• _IHRE AUFGABEN_:
(1) Prüfe anhand der Seite, ob die Aussagen (a) Herman Bang wurde 1857 geboren, (b) das Buch umfasst 300 Seiten und (c) die neue Übersetzung stammt von Walter Boehlich zutreffen. Antworte jeweils mit Ja oder Nein und belege dies mit einem wörtlichen Zitat.
(2) Gib den Abschnitt der Seite zwischen „Ein Zwieback hilft“ und „hundert Jahre Jüngeren.“ (einschließlich) wortgetreu zurück.
(3) Fasse auf der Seite den Absatz, der mit „Seinem Vornamen gibt man gerne“ beginnt, als knappe Liste zusammen und behalte dabei seine wesentlichen Fakten bei.

• _SEITE_:
═══

Marktplatzangebote
8 Angebote ab € 3,50 €
Produktdetails
  • Bibliothek der Romane
  • Verlag: Steidl
  • Seitenzahl: 285
  • Abmessung: 205mm
  • Gewicht: 428g
  • ISBN-13: 9783882436150
  • Artikelnr.: 23998366
Rezensionen

Frankfurter Allgemeine Zeitung - Rezension
Frankfurter Allgemeine Zeitung | Besprechung von 06.10.1998

Ein Zwieback hilft der Mutter auf
Knusprig und frisch: Zwei Romane von Herman Bang in neuer Übersetzung / Von Michael Maar

Seinem Vornamen gibt man gerne ein "n" zuviel, das ist aber auch der einzige Überschwang, der Herman Bang heute zuteil zu werden pflegt. Der im Jahr 1857 geborene dänische Autor ist nicht vergessen, aber etwas verblaßt, zu einer Blässe, die sich nur noch schwer von der der Toten unterscheiden läßt. Die zwei Romane, die jetzt in neuer Übersetzung von Walter Boehlich wiederaufgelegt werden, formen sich da wie zwei Hände zu einem Trichter, durch den der Scheintote zurück ins Leben gerufen wird - denn was eine Karteileiche der Literaturgeschichte schien, ist ein Lazarus, der vitaler durch die Gegenwart wandelt als viele der hundert Jahre Jüngeren.

═══

Unbearbeitete Datensätze:

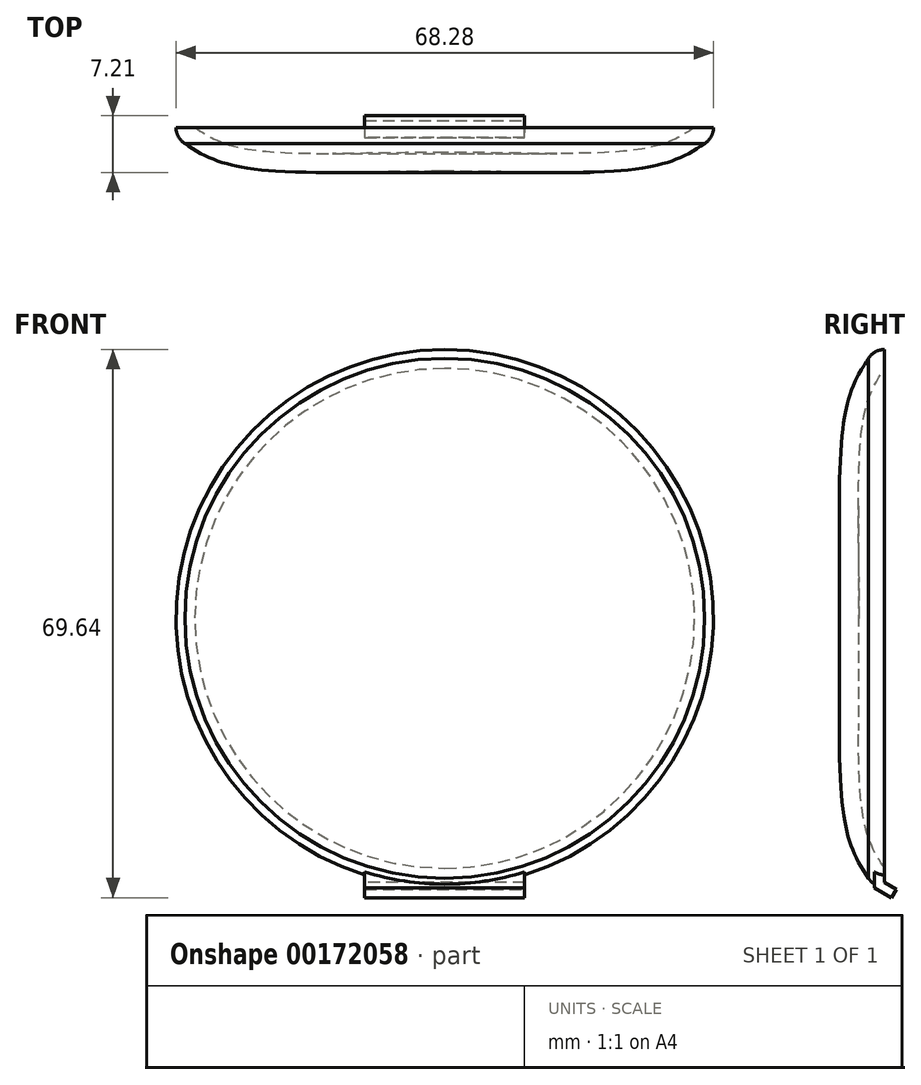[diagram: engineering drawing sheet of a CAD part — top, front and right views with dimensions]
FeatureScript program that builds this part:
annotation { "Feature Type Name" : "Feature", "Feature Type Description" : "" }
export const myFeature = defineFeature(function(context is Context, id is Id, definition is map)
    precondition{}
    {
        {
            var Q0;
            Q0=qCreatedBy(makeId("Right.planeOp"),FACE);
            var sketch = newSketch(context, id + "F0", { "sketchPlane" : qUnion([Q0])});
            skPoint(sketch, "E0", {"position": v(-3.18, 0) * mm});
            skFitSpline(sketch, "E1", {"points": [v(-3.18, 0) * mm, v(-2.44, 26.5) * mm, v(0, 31.75) * mm], "startDerivative": vector(0, 46.41) * mm, "endDerivative": vector(7.48, 11.96) * mm});
            skFitSpline(sketch, "E2.0", {"points": [v(-5.56, 0) * mm, v(-5.56, 1.92) * mm, v(-5.6, 5.76) * mm, v(-5.69, 11.37) * mm, v(-5.7, 16.65) * mm, v(-5.58, 20.62) * mm, v(-5.36, 23.48) * mm, v(-5.14, 25.12) * mm, v(-4.92, 26.35) * mm, v(-4.72, 27.23) * mm, v(-4.5, 28.05) * mm, v(-4.15, 29.07) * mm, v(-3.68, 30.2) * mm, v(-2.87, 31.7) * mm, v(-2.31, 32.56) * mm, v(-2.02, 33.02) * mm]});
            skLineSegment(sketch, "E3", {"start": v(-5.56, 0) * mm, "end": v(-3.18, 0) * mm});
            skArc(sketch, "E4", {"start": v(-2.02, 33.02) * mm, "mid": v(-1.16, 33.84) * mm, "end": v(0, 34.14) * mm});
            skLineSegment(sketch, "E5", {"start": v(0, 34.14) * mm, "end": v(0, 31.75) * mm});
            skSolve(sketch);
        }
        {
            var Q0;
            Q0 = qSketchRegion(id + "F0", true);
            var Q1;
            Q1=sQuery(id+"F0.wireOp",EDGE,"E3");
            revolve(context, id + "F1", {"entities" : qUnion([Q0]), "axis" : qUnion([Q1]), "revolveType" : RevolveType.FULL});
        }
        {
            var Q0;
            Q0=qCreatedBy(makeId("Front.planeOp"),FACE);
            var sketch = newSketch(context, id + "F2", { "sketchPlane" : qUnion([Q0])});
            skLineSegment(sketch, "E6", {"start": v(0, 0) * mm, "end": v(0, -87.95) * mm, "construction": true});
            skArc(sketch, "E7", {"start": v(10.16, -30.08) * mm, "mid": v(0, -31.75) * mm, "end": v(-10.16, -30.08) * mm});
            skLineSegment(sketch, "E8", {"start": v(10.16, -30.08) * mm, "end": v(10.16, -34.27) * mm});
            skLineSegment(sketch, "E9", {"start": v(10.16, -34.27) * mm, "end": v(-10.16, -34.27) * mm});
            skLineSegment(sketch, "E10", {"start": v(-10.16, -34.27) * mm, "end": v(-10.16, -30.08) * mm});
            skSolve(sketch);
        }
        {
            var Q0;
            Q0 = qSketchRegion(id + "F2", true);
            extrude(context, id + "F3", {"entities" : qUnion([Q0]), "operationType" : NewBodyOperationType.ADD, "depth" : 1.27 * mm});
        }
        {
            var Q0;
            Q0=makeQuery(id+"F3.opExtrude","SWEPT_FACE",FACE,{"disambiguationData":[OSD([sQuery(id+"F2.wireOp",EDGE,"E8")])]});
            var sketch = newSketch(context, id + "F4", { "sketchPlane" : qUnion([Q0])});
            skLineSegment(sketch, "E11", {"start": v(-1.27, -34.27) * mm, "end": v(-0.63, -33.17) * mm});
            skLineSegment(sketch, "E12", {"start": v(-0.64, -33.17) * mm, "end": v(1.5, -34.4) * mm});
            skLineSegment(sketch, "E13", {"start": v(1.5, -34.4) * mm, "end": v(0.86, -35.5) * mm});
            skLineSegment(sketch, "E14", {"start": v(0.86, -35.5) * mm, "end": v(-1.27, -34.27) * mm});
            skSolve(sketch);
        }
        {
            var Q0;
            Q0 = qSketchRegion(id + "F4", true);
            extrude(context, id + "F5", {"entities" : qUnion([Q0]), "operationType" : NewBodyOperationType.ADD, "oppositeDirection" : true, "depth" : 20.32 * mm});
        }
    });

═══

• _LÖSUNGEN_:
(1)
(a) Ja: „Der im Jahr 1857 geborene dänische Autor“
(b) Nein: „Seitenzahl: 285“
(c) Ja: „in neuer Übersetzung von Walter Boehlich“

(2)
Ein Zwieback hilft der Mutter auf
Knusprig und frisch: Zwei Romane von Herman Bang in neuer Übersetzung / Von Michael Maar

Seinem Vornamen gibt man gerne ein "n" zuviel, das ist aber auch der einzige Überschwang, der Herman Bang heute zuteil zu werden pflegt. Der im Jahr 1857 geborene dänische Autor ist nicht vergessen, aber etwas verblaßt, zu einer Blässe, die sich nur noch schwer von der der Toten unterscheiden läßt. Die zwei Romane, die jetzt in neuer Übersetzung von Walter Boehlich wiederaufgelegt werden, formen sich da wie zwei Hände zu einem Trichter, durch den der Scheintote zurück ins Leben gerufen wird - denn was eine Karteileiche der Literaturgeschichte schien, ist ein Lazarus, der vitaler durch die Gegenwart wandelt als viele der hundert Jahre Jüngeren.

(3)
- Herman Bangs Vorname wird oft mit einem „n“ zu viel geschrieben.
- Der 1857 geborene dänische Autor ist nicht vergessen, aber verblasst.
- Zwei seiner Romane erscheinen nun in neuer Übersetzung von Walter Boehlich.
- Dadurch erscheint Bang laut der Rezension lebendiger als viele hundert Jahre jüngere Autoren.